I try to frame rational theories of continuum physics. Once in a while I am successful, most often I am not. And the work is very painful. But the successful theories are worlds, exciting worlds through which I can roam, perhaps for just moments, but those moments, like no other, are free of the ambiguity, confusion, and meaninglessness that pervade most of everyday life.

Good theoretical science is done by a few dedicated people working alone or with one or two colleagues; this science does not need the large grants that have made prostitutes of most of us, including me. The need to be relevant, the need to be applicable to industry; these are not forces that lead to advances; what leads to advances, often spectacular, is simply the curiosity of the individual scientist, just as Einstein’s curiosity about the structure of space-time led to the theory of relativity. Big science is a driving force for mediocrity.

But I don’t know the answer.

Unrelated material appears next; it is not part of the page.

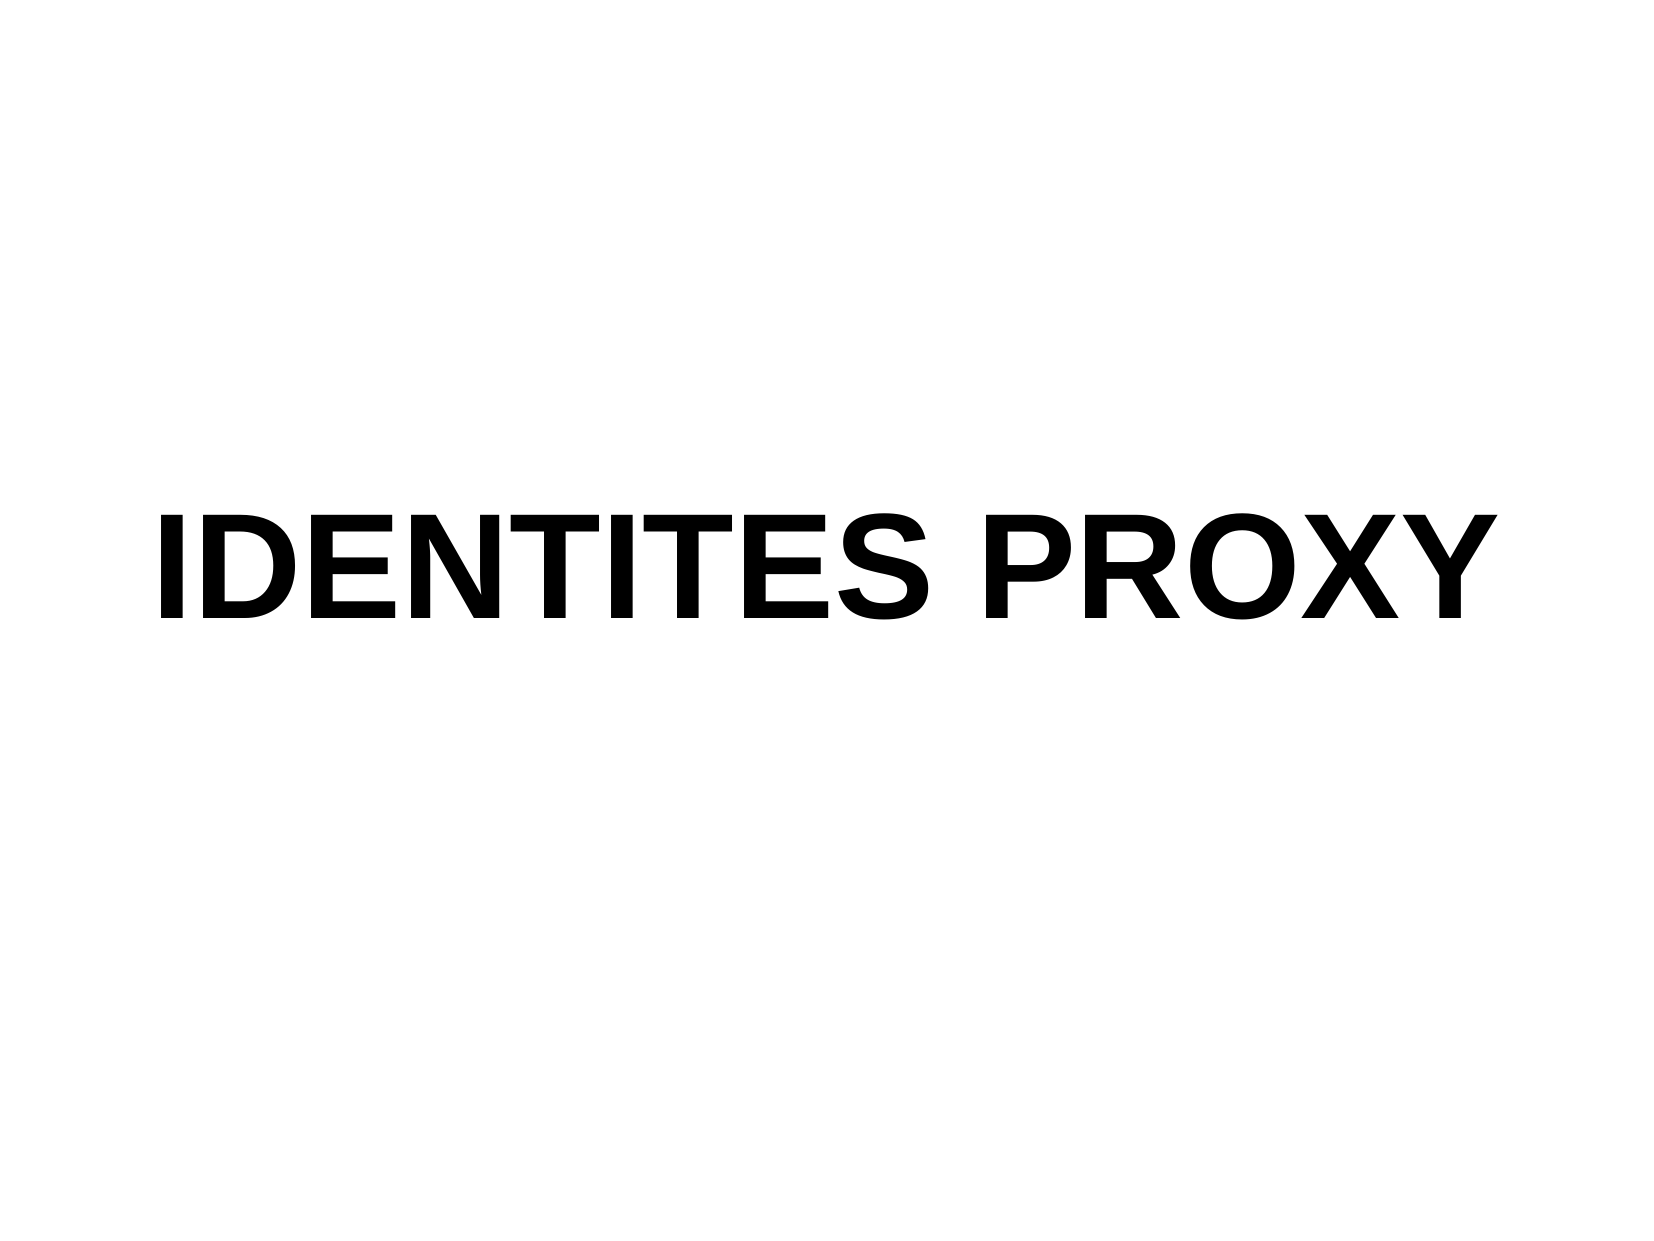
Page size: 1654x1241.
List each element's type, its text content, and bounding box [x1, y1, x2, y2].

title IDENTITES PROXY [82, 462, 1571, 670]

Perhaps we can one day return to the times of small individual grants for summer salary and occasional trips to meetings. Perhaps we can return to the times when one’s university salary was tied to quality of research and teaching, rather than to the amount of government support.

In many respects this diatribe is hypocritical, as I have received large amounts of government support, but often there is a dichotomy between what one does and what one believes would be best for society as a whole.

In closing let me thank you so very much for the Timoshenko medal, for your time, and for your interest. THANKS.